In the Book Of Taproot Theatre, 204 N. 85th St., 781-9705,

In the Book Of

Taproot Theatre, 204 N. 85th St., 
781-9705, $20–$40. 
7:30 p.m. Wed.–Thurs., 8 p.m. Fri., 
2 & 8 p.m. Sat. Ends April 26.

You might think In the Book Of would have a short shelf-life. Written by John Walch on commission for the 2012 Alabama Shakespeare Festival, the play is hyper-topical, grappling directly with the war in Afghanistan, Tea Party politics, and immigration. Despite this, Walch’s script manages to feel timeless, at least in the hands of this able cast, directed by Scott Nolte.
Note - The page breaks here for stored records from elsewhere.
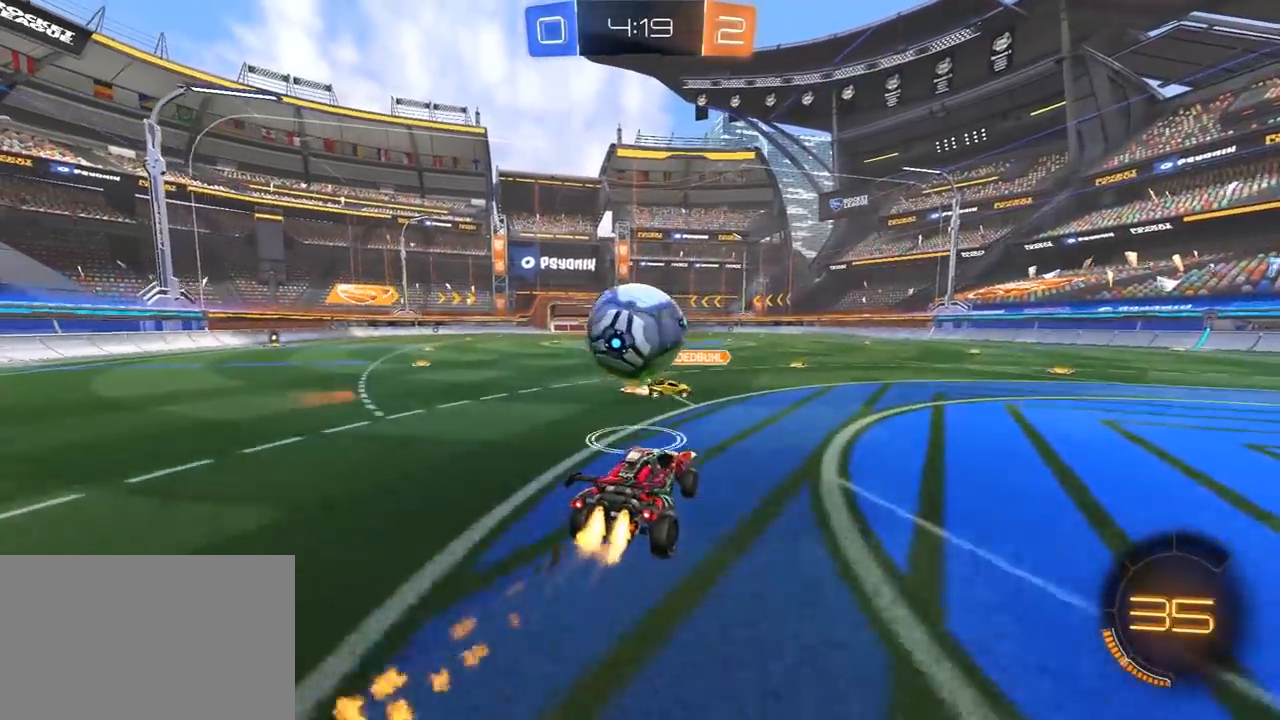
{"dt_ms": 500, "buttons": ["L1", "R2", "L3"], "left_stick": "left", "right_stick": "center", "events": [[83, "L1", "down"], [83, "L3", "down"], [133, "CROSS", "down"], [200, "TRIANGLE", "down"], [217, "CROSS", "up"], [217, "SQUARE", "down"], [233, "SQUARE", "up"], [300, "TRIANGLE", "up"], [350, "TRIANGLE", "down"], [400, "left_stick", "left"], [417, "R1", "up"], [450, "TRIANGLE", "up"]]}
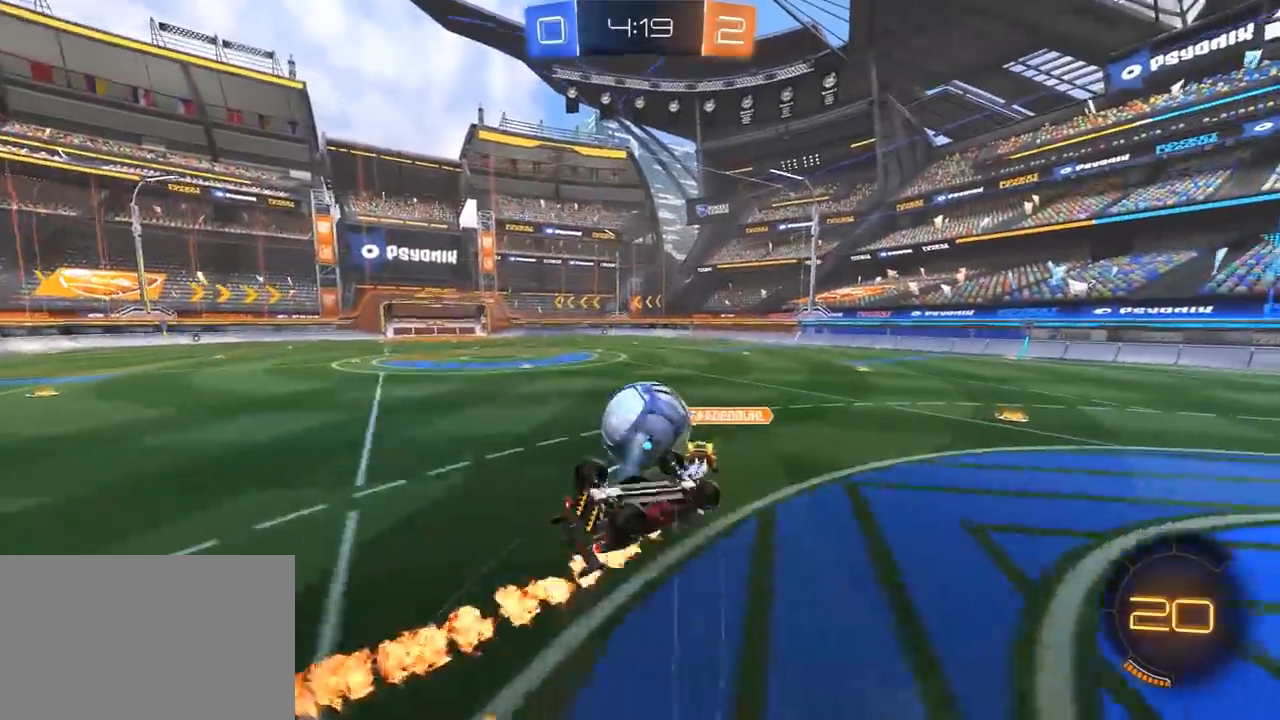
{"dt_ms": 500, "buttons": ["R2"], "left_stick": "center", "right_stick": "center", "events": [[33, "L3", "up"], [217, "R1", "down"], [383, "L1", "up"], [383, "R1", "up"], [400, "left_stick", "center"]]}
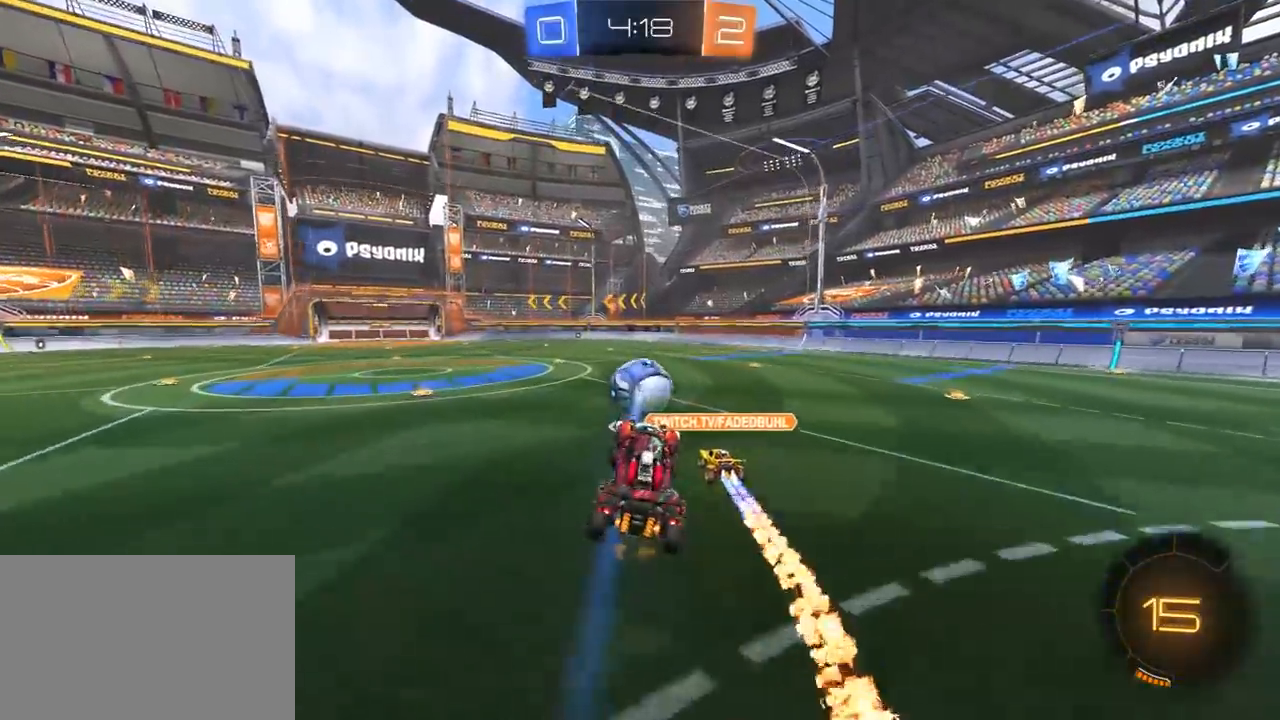
{"dt_ms": 500, "buttons": ["R2"], "left_stick": "center", "right_stick": "center", "events": [[67, "left_stick", "right"], [167, "left_stick", "center"]]}
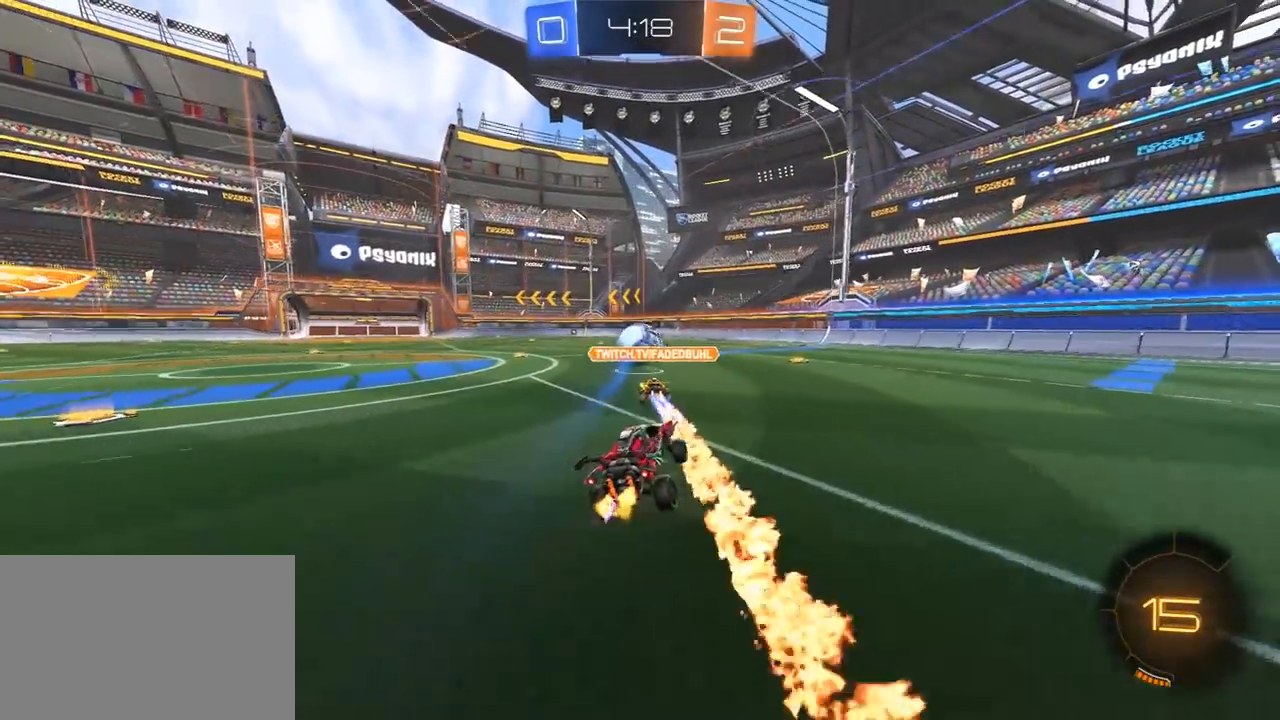
{"dt_ms": 500, "buttons": ["TRIANGLE", "L1", "R1", "R2", "L3"], "left_stick": "right", "right_stick": "center", "events": [[33, "left_stick", "left"], [100, "CROSS", "down"], [133, "left_stick", "right"], [167, "CROSS", "up"], [167, "L1", "down"], [200, "CROSS", "down"], [217, "left_stick", "up-right"], [250, "L3", "down"], [250, "R1", "down"], [283, "SQUARE", "down"], [283, "TRIANGLE", "down"], [300, "CROSS", "up"], [300, "SQUARE", "up"], [383, "TRIANGLE", "up"], [417, "TRIANGLE", "down"], [483, "left_stick", "right"]]}
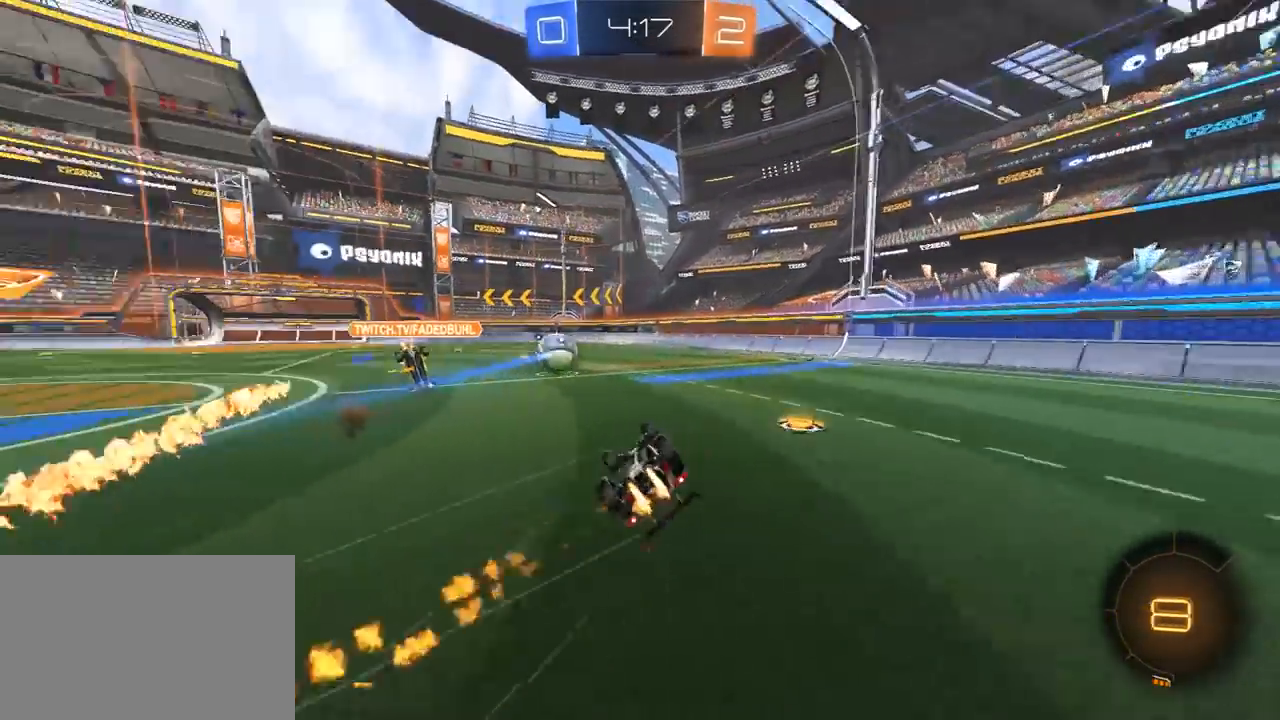
{"dt_ms": 500, "buttons": ["R2"], "left_stick": "center", "right_stick": "center", "events": [[67, "R1", "up"], [83, "TRIANGLE", "up"], [233, "L3", "up"], [250, "TRIANGLE", "down"], [300, "L1", "up"], [350, "TRIANGLE", "up"], [367, "left_stick", "center"]]}
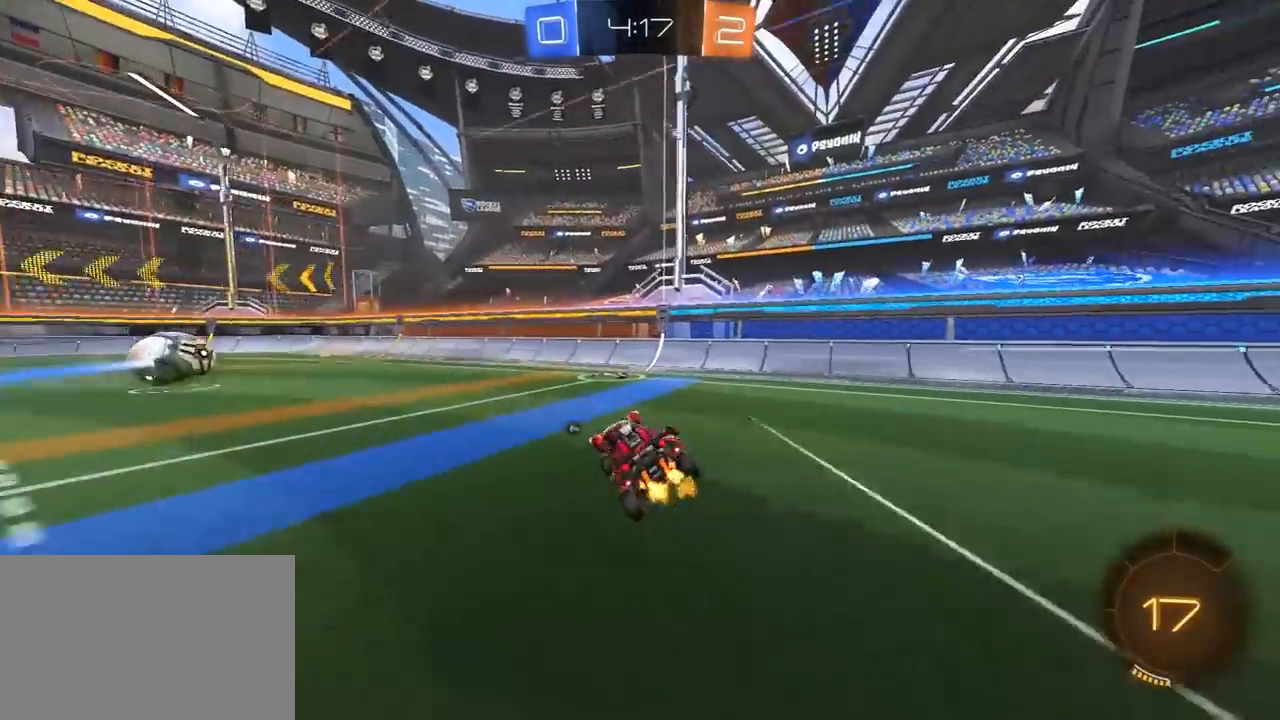
{"dt_ms": 500, "buttons": ["L2"], "left_stick": "center", "right_stick": "center", "events": [[50, "TRIANGLE", "down"], [133, "TRIANGLE", "up"], [167, "R2", "up"], [183, "L2", "down"]]}
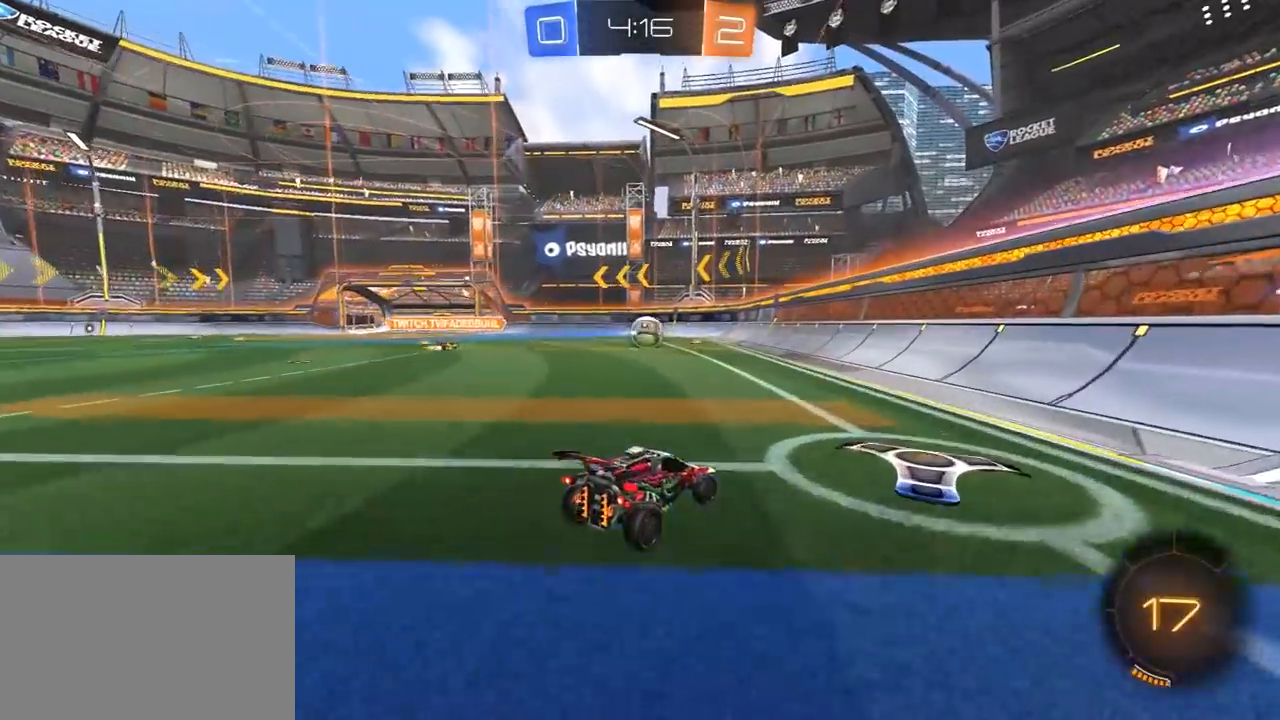
{"dt_ms": 500, "buttons": [], "left_stick": "center", "right_stick": "center", "events": [[317, "L2", "up"]]}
It might have something to do with the fact that Walch’s play was inspired by the Old Testament’s Book of Ruth, in which the titular character, a widowed stranger in the land of Israelites, adopts her persecutors’ God as her own. Here our stranger is an Afghan woman named Anisah (Carolyn Marie Monroe), a former translator for the U.S. military who’s brought to small-town Mississippi for protection by retired Lieutenant Naomi Watkins (Allison Strickland). Both women are war widows, and, in the play’s most moving moments, they bond over their common grief. It’s a credit to the actresses that their stage accents—Monroe’s broken English, Strickland’s Southern drawl—don’t get in the way here.

However, the rest of Broxton isn’t so welcoming. The Muslim Anisah experiences xenophobia, most vehemently from Naomi’s former sister-in-law Gail (a spirited Pam Nolte), who also happens to be running for mayor as a Tea Party–style outsider. Gail turns the family turmoil into political hay and focuses her campaign on sweeping illegals—possibly including Anisah—out of the country. Gail is just the type of sideshow barker created by populist politics and FOX News. She’s blinded by ambition and married to gimmickry (in this case her corn broom).

As the election approaches, however, the young widow Anisah finds kindness from Gail’s adult son Bo Jr. (Kevin Pitman). Suddenly family threatens to trump hot-button politics, and hard choices must be made. The play’s topicality falls away, and we’re left with a family of complicated, likable characters and a play that does them justice.